Dataset excerpts -
%%

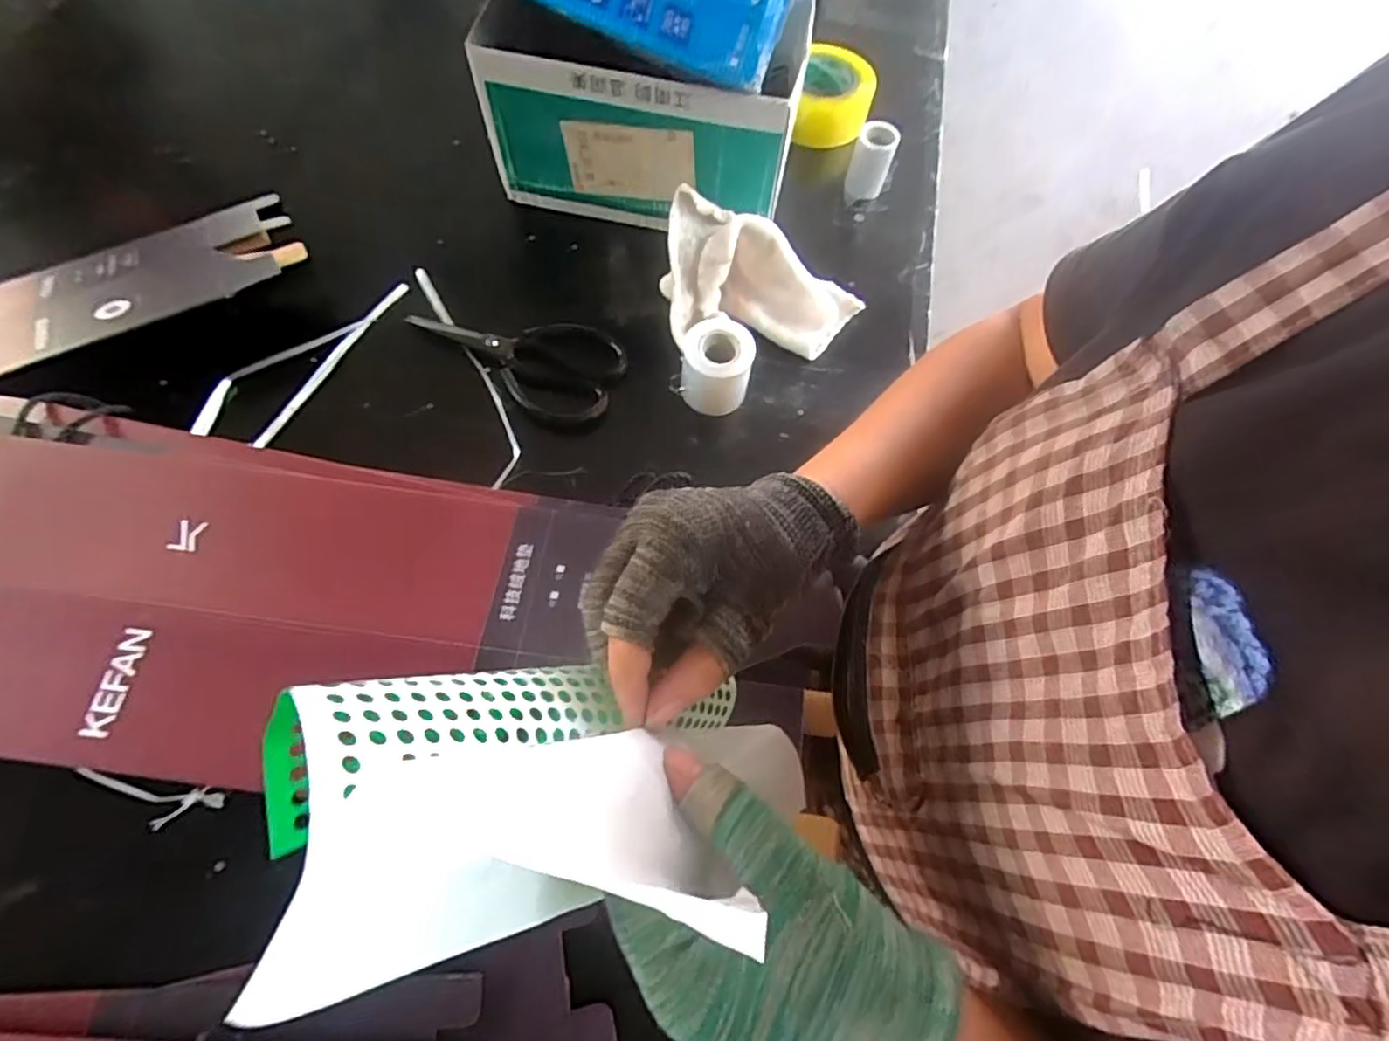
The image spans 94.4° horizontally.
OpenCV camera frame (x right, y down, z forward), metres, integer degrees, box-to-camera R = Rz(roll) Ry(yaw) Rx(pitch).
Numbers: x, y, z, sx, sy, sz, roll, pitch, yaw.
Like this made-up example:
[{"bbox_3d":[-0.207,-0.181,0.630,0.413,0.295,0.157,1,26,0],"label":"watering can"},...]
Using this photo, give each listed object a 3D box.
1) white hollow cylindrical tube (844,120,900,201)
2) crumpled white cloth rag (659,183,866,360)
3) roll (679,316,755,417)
[{"bbox_3d":[0.199,-0.402,0.727,0.045,0.068,0.051,16,66,4],"label":"white hollow cylindrical tube"},{"bbox_3d":[0.071,-0.231,0.627,0.201,0.095,0.110,6,65,-5],"label":"crumpled white cloth rag"},{"bbox_3d":[0.019,-0.140,0.597,0.061,0.074,0.065,1,67,-3],"label":"roll"}]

%%

What to work on - Transcribe exactly each line of the records from the start up to and including the one with "2) crumpled white cloth rag (659,183,866,360)", and leave out every picture.

Task answer -
The image spans 94.4° horizontally.
OpenCV camera frame (x right, y down, z forward), metres, integer degrees, box-to-camera R = Rz(roll) Ry(yaw) Rx(pitch).
Numbers: x, y, z, sx, sy, sz, roll, pitch, yaw.
Like this made-up example:
[{"bbox_3d":[-0.207,-0.181,0.630,0.413,0.295,0.157,1,26,0],"label":"watering can"},...]
Using this photo, give each listed object a 3D box.
1) white hollow cylindrical tube (844,120,900,201)
2) crumpled white cloth rag (659,183,866,360)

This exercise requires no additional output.